Philadelphia Phillies starting pitcher

 

The Phillies are still the team to beat in the NL East in 2012. However, injuries, and free agency has weakened them considerably. Despite that, the road to the division title still goes through Philadelphia. They still have a dominating rotation, minus Roy Oswalt, who has decided to sit on the couch until July, when he will shop his services to the highest bidding contender. However Roy Halladay, Cliff Lee, Cole Hamels, and Vance Worley comprise the best pitching staff in the league. There lineup has been significantly weakened. Big Nose Ryan Howard, is out until May at least, due to the achilles heel injury he suffered in the last at-bat of the division series last season. The Phillies will miss him the most. Raul Ilbanez left for New York, and the Phillies were unable to sign Ryan Madsen, so they inked Jonathon Papelbon instead, who was looking for a change of scenery from Boston, after that demoralizing meltdown game in Baltimore. However they still have Hunter Pence, Placido Polanco at third base, and Center fielder, “rat face” Shane Victorino. They won’t be as strong as they once were, but they still are the clear cut favorite in the east.

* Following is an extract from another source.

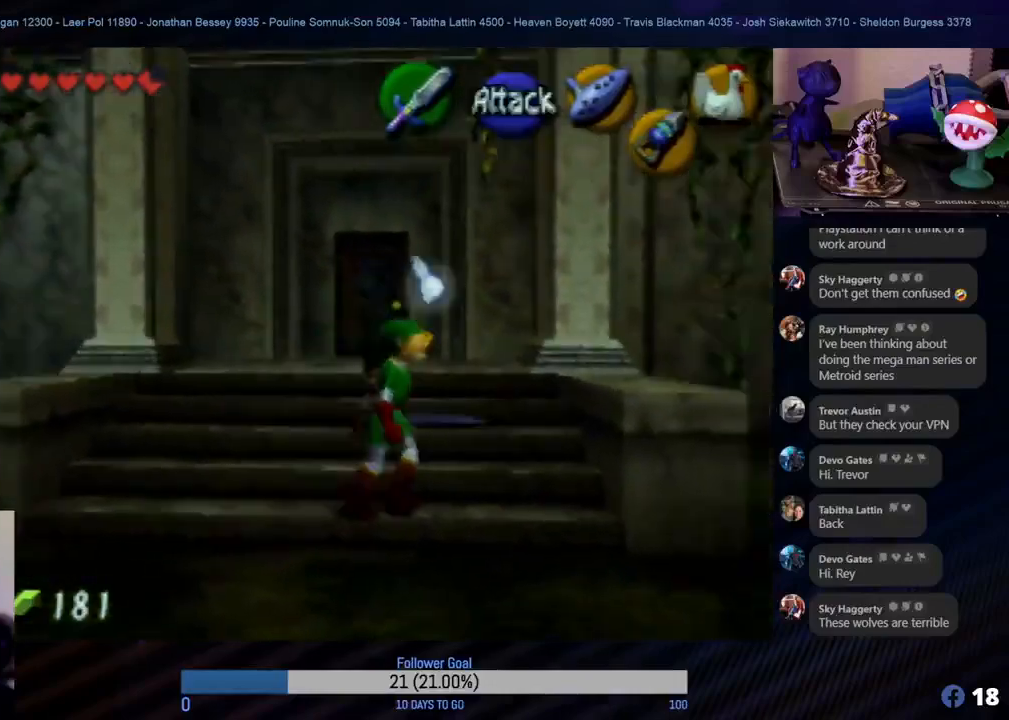
{"buttons": [], "left_stick": "center", "events": [[183, "left_stick", "right"], [400, "left_stick", "center"]]}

If Philadelphia falters, Atlanta, Miami, and Washington all could be right on their heels. I’m going with Miami for second place. They spent some major cash this winter. They signed Mark Buerhle to bolster the rotation. Heath Bell was signed to anchor the Bullpen, and Jose Reyes was also signed bringing his dynamic bat to the lineup at shortstop. This will force the Marlins to move Hanley Ramirez to third base, so we will see how that goes. Things were pretty bad last year for Miami, especially early in the season. As a mater of fact, things were so bad that, manager Edwin Rodriguez basically threw his hands up and said “that’s it! I cant take it anymore, I quit!”, and he walked out on the team. Why you ask? It might have had something to do with the Marlins losing like every game for three and a half weeks. Hey but Miami has a brand new closer, new shortstop and lead-off hitter, a brand new spanking stadium, and a new manager. Of coarse it will be most entertaining watching how resident tantrum thrower Carlos Zambrano gets along with Ozzie Guillen. Oh yes that should be interesting. Baby steps Miami.

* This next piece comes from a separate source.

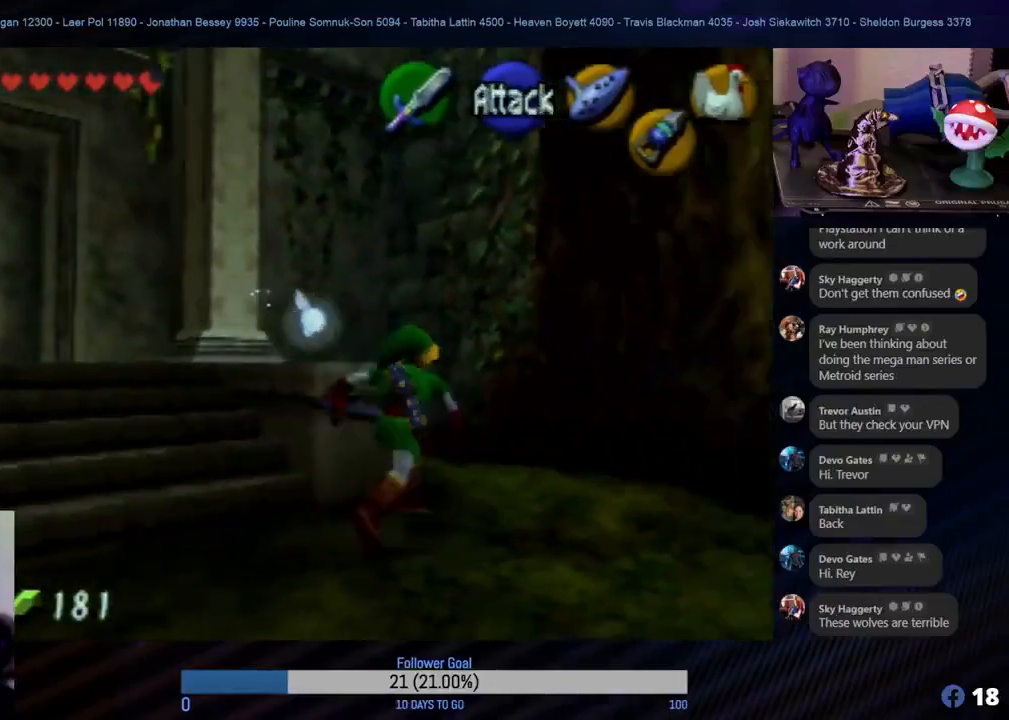
{"buttons": [], "left_stick": "up", "events": [[200, "left_stick", "up"]]}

Atlanta will be able to contend, but I just don’t see them getting to the playoffs. The main reason is they have too many injuries to the starting rotation. Tim Hudson, and Jair Jurgens, are their best pitchers, and are both question marks because of recurring injuries. Both could miss the beginning of the season. To make things worse, the team virtually stood pat this winter, only making minor moves, and getting rid of former Dodger Derek Lowe. They still have some good young pitchers, like Randall Delgado, and Mike Minor. The strength of the Braves lies in their Bullpen. Craig Kimbrel, Johnny Venters, and Eric O’flaherty lead a group of power arms. The lineup is weak though. They will need a better year from Jason Heyward who suffered a sophomore slump, and their all-star hitting catcher Brian McCann needs to have another good year as well. If they can get their starting pitchers healthy, they have a shot.

Washington is headed in the right direction with some good young pitching prospects. They have guys like Stephen Strasburg (Hypesburg) , Jordan Zimmerman, and another guy named Ryan Zimmerman who hits pretty well at third base. They traded a package of young players to the A’s for starting pitcher Gio Gonzalez, who should improve the rotation. I think the Nationals are a couple of years away, but once these young pitchers develop, they could give the Phillies a run for their money.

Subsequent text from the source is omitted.